=== The problem ===
For this exercise, write out each entry below exactly as it reads.

=== Available data ===
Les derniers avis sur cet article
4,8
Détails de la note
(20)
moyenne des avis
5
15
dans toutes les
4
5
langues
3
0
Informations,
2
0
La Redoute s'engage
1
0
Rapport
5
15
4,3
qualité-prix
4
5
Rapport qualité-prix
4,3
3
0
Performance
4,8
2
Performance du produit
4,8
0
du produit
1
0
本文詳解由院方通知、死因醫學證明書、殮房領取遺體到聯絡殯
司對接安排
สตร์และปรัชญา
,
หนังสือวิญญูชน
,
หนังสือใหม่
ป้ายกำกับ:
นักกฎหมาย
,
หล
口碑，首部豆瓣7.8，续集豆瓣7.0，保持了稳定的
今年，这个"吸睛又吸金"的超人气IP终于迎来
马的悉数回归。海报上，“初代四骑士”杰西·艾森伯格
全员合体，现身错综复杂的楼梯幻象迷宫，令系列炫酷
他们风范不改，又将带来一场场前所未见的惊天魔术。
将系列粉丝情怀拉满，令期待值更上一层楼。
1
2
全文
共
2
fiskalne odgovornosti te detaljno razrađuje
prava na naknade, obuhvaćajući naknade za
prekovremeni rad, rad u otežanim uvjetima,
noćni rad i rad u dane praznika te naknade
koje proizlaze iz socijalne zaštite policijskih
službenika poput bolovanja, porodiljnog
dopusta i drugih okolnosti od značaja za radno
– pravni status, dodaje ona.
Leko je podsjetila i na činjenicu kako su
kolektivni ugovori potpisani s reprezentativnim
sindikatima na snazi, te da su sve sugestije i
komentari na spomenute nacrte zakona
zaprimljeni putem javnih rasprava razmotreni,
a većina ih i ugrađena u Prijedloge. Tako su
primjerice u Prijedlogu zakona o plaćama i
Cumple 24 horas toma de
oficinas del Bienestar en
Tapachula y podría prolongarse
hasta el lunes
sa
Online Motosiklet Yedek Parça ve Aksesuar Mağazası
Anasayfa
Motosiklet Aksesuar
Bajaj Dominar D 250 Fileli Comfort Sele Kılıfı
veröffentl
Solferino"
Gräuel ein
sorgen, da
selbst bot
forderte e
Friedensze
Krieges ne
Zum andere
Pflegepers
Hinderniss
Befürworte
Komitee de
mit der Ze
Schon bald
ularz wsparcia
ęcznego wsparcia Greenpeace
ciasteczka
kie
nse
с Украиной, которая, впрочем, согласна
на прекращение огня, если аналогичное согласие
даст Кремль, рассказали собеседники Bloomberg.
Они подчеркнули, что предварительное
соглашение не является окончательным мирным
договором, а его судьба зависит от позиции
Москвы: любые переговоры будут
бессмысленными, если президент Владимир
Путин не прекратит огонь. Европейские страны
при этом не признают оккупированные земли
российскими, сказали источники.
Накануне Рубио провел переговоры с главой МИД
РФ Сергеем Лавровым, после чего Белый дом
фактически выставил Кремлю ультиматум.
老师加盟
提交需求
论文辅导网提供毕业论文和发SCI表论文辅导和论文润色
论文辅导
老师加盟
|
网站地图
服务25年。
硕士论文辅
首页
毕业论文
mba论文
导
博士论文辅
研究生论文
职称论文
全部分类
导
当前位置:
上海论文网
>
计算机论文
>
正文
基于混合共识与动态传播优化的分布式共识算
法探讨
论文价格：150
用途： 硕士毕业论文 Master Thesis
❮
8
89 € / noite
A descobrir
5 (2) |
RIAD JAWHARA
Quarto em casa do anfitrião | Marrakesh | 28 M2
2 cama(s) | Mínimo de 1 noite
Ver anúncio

=== Exercise answer ===
Les derniers avis sur cet article
4,8
Détails de la note
(20)
moyenne des avis
5
15
dans toutes les
4
5
langues
3
0
Informations,
2
0
La Redoute s'engage
1
0
Rapport
5
15
4,3
qualité-prix
4
5
Rapport qualité-prix
4,3
3
0
Performance
4,8
2
Performance du produit
4,8
0
du produit
1
0
本文詳解由院方通知、死因醫學證明書、殮房領取遺體到聯絡殯
司對接安排
สตร์และปรัชญา
,
หนังสือวิญญูชน
,
หนังสือใหม่
ป้ายกำกับ:
นักกฎหมาย
,
หล
口碑，首部豆瓣7.8，续集豆瓣7.0，保持了稳定的
今年，这个"吸睛又吸金"的超人气IP终于迎来
马的悉数回归。海报上，“初代四骑士”杰西·艾森伯格
全员合体，现身错综复杂的楼梯幻象迷宫，令系列炫酷
他们风范不改，又将带来一场场前所未见的惊天魔术。
将系列粉丝情怀拉满，令期待值更上一层楼。
1
2
全文
共
2
fiskalne odgovornosti te detaljno razrađuje
prava na naknade, obuhvaćajući naknade za
prekovremeni rad, rad u otežanim uvjetima,
noćni rad i rad u dane praznika te naknade
koje proizlaze iz socijalne zaštite policijskih
službenika poput bolovanja, porodiljnog
dopusta i drugih okolnosti od značaja za radno
– pravni status, dodaje ona.
Leko je podsjetila i na činjenicu kako su
kolektivni ugovori potpisani s reprezentativnim
sindikatima na snazi, te da su sve sugestije i
komentari na spomenute nacrte zakona
zaprimljeni putem javnih rasprava razmotreni,
a većina ih i ugrađena u Prijedloge. Tako su
primjerice u Prijedlogu zakona o plaćama i
Cumple 24 horas toma de
oficinas del Bienestar en
Tapachula y podría prolongarse
hasta el lunes
sa
Online Motosiklet Yedek Parça ve Aksesuar Mağazası
Anasayfa
Motosiklet Aksesuar
Bajaj Dominar D 250 Fileli Comfort Sele Kılıfı
veröffentl
Solferino"
Gräuel ein
sorgen, da
selbst bot
forderte e
Friedensze
Krieges ne
Zum andere
Pflegepers
Hinderniss
Befürworte
Komitee de
mit der Ze
Schon bald
ularz wsparcia
ęcznego wsparcia Greenpeace
ciasteczka
kie
nse
с Украиной, которая, впрочем, согласна
на прекращение огня, если аналогичное согласие
даст Кремль, рассказали собеседники Bloomberg.
Они подчеркнули, что предварительное
соглашение не является окончательным мирным
договором, а его судьба зависит от позиции
Москвы: любые переговоры будут
бессмысленными, если президент Владимир
Путин не прекратит огонь. Европейские страны
при этом не признают оккупированные земли
российскими, сказали источники.
Накануне Рубио провел переговоры с главой МИД
РФ Сергеем Лавровым, после чего Белый дом
фактически выставил Кремлю ультиматум.
老师加盟
提交需求
论文辅导网提供毕业论文和发SCI表论文辅导和论文润色
论文辅导
老师加盟
|
网站地图
服务25年。
硕士论文辅
首页
毕业论文
mba论文
导
博士论文辅
研究生论文
职称论文
全部分类
导
当前位置:
上海论文网
>
计算机论文
>
正文
基于混合共识与动态传播优化的分布式共识算
法探讨
论文价格：150
用途： 硕士毕业论文 Master Thesis
❮
8
89 € / noite
A descobrir
5 (2) |
RIAD JAWHARA
Quarto em casa do anfitrião | Marrakesh | 28 M2
2 cama(s) | Mínimo de 1 noite
Ver anúncio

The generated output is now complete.